Tipologia del servizio erogato
Il servizio è strutturato sulla sola base del volontariato. L’associazione si autofinanzia con il pagamento
della quota annua associativa. Se alla fine degli anni ’90 il numero di associate variava intorno alle 60
unità, adesso si contano 31 socie di cui 15 svolgono una regolare attività all’interno dell’organizzazione.
Il servizio offre:
-Accoglienza e primo ascolto, da parte della volontaria di turno che analizza il caso ed invia la donna
presso l’area di competenza che essa giudica necessaria: la psicologa, l’avvocato o il medico. Nel caso in
cui l’utente provenga dai servizi sociali questo compito è già stato svolto dall’assistenze sociale che
fornisce alla volontaria una cartella con il profilo della donna e le tappe che verranno percorse per il suo
sostegno.
-Supporto psicologico, medico e legale. Ogni donna ha diritto ad un incontro con ciascuna delle
professioniste (psicologa, legale, medico) che si recano in sede, sulla base di solo volontariato, in seguito
ad un appuntamento fissato dalla volontaria. Dopo questo incontro le utenti devono operare una scelta:
poter continuare ad usufruire del servizio e quindi denunciare il proprio aggressore allontanandosi
definitivamente da lui oppure interrompere il percorso. Qualora le stesse optino per la denuncia, si
precederà nella ricerca di un nuovo domicilio, con altre donne, dove potranno continuare a beneficiare,
in loco, del sostegno di una psicologa, un avvocato ed un medico.

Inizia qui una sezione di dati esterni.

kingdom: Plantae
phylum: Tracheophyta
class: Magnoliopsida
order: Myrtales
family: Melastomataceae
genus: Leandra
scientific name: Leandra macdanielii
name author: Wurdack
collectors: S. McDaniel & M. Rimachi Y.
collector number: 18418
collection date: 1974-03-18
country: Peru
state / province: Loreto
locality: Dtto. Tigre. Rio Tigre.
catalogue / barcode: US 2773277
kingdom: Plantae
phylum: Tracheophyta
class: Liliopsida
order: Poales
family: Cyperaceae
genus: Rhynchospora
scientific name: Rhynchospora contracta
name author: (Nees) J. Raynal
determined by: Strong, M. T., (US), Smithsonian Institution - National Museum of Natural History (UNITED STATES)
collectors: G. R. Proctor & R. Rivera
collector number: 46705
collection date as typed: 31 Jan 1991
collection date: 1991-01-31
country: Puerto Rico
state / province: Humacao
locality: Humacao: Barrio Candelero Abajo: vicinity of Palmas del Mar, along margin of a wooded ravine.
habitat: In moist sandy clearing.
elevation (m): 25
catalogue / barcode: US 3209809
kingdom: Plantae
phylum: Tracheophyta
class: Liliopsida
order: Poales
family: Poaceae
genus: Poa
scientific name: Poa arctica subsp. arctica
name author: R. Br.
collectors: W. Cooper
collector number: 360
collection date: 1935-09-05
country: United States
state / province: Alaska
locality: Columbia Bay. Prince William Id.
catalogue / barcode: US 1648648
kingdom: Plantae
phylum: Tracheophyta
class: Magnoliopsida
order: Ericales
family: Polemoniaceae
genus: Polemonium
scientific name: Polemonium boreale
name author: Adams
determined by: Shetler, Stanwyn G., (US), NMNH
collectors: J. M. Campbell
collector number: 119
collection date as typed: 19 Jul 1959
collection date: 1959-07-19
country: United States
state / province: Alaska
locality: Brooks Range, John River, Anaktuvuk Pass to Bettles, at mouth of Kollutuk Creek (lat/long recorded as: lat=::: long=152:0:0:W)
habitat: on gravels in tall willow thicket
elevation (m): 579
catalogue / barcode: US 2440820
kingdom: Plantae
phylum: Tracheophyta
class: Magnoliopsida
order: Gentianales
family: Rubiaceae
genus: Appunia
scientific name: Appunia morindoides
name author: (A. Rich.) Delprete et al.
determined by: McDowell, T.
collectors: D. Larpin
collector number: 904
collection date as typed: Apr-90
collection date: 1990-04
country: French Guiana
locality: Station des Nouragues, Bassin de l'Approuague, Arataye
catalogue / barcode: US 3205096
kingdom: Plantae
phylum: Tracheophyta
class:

-Casa protetta. L’Associazione gestisce una casa protetta, di proprietà della Provincia, aperta nel 1998
grazie al sostegno finanziario della Compagnia di San Paolo e dell’allora CRT. Questa dispone di 6 posti
letto conferibili alle utenti ed ai loro bambini per una durata massima di 3 mesi. Durante il periodo di
residenza le donne e gli eventuali minori a carico ricevono due volte alla settimana la visita della
psicologa, una volta alla settimana quella del medico (che è un pediatra) e, all’occorrenza, quella del
legale che le segue nelle pratiche. Intanto le volontarie dell’Associazione si impegnano nella ricerca di
una sistemazione più definitiva. Accede annualmente alla casa un numero di donne variabile tra le 60 e
le 80. Qualora si verifichino situazioni di necessità, alle quali l’Associazione non può rispondere per
mancanza di posti, ci si rivolge di norma a Suor Angela (definita dall’intervistata come molto potente in
questo settore) o al Sermig. Suor Angela pare possedere in città un numero non precisato di case
protette, site in luoghi di cui pochi conoscono l’indirizzo. Essa sostiene l’Associazione anche nel
momento in cui le donne che hanno terminato il trimestre presso la struttura non dispongano di una
nuova sistemazione. Uno dei luoghi in cui la Suora riceve nuove utenti in difficoltà è il seguente: via
Saccarelli n.2, Torino, tel: 011.480433.
Riferimenti di servizi medici o consultoriali esterni
Non trattandosi mai di donne violentate o vittime di aggressioni tali da necessitare l’intervento
immediato di un medico, l’Associazione non ha relazioni di alcun genere con le strutture sanitarie
esterne, del pubblico e del privato.
Le vittime di violenza
Si tratta per la maggior parte dei casi di violenza domestica, esercitata sotto forma di percosse e quasi
mai di aggressione sessuale. Di norma non sono situazioni occasionali, ma abitudini famigliari che
perdurano da tempo. Di recente, è capitato solo un caso in cui l’aggressore non era un famigliare, ma
un individuo esterno alla famiglia, il datore di lavoro. La donna non ha però desiderato procedere
legalmente contro il colpevole, optando per il licenziamento.
Livello di consapevolezza della violenza subita
Il livello di consapevolezza della violenza subita e la capacità di reazione contro l’aggressore variano
molto in rapporto all’età. Le donne più anziane, oltre i 50 anni, che si rivolgono all’associazione in un
impeto di disperazione, difficilmente trovano la forza di procedere legalmente o di abbandonare
definitivamente il marito. Passato un primo momento, infatti, esse tendono a legittimare l’accaduto
attraverso la difficoltà delle contingenze esterne che colpiscono l’uomo, rendendogli la vita difficile.
Denunciarlo significherebbe, inoltre, mettere al corrente figli, parenti ed amici, della situazione.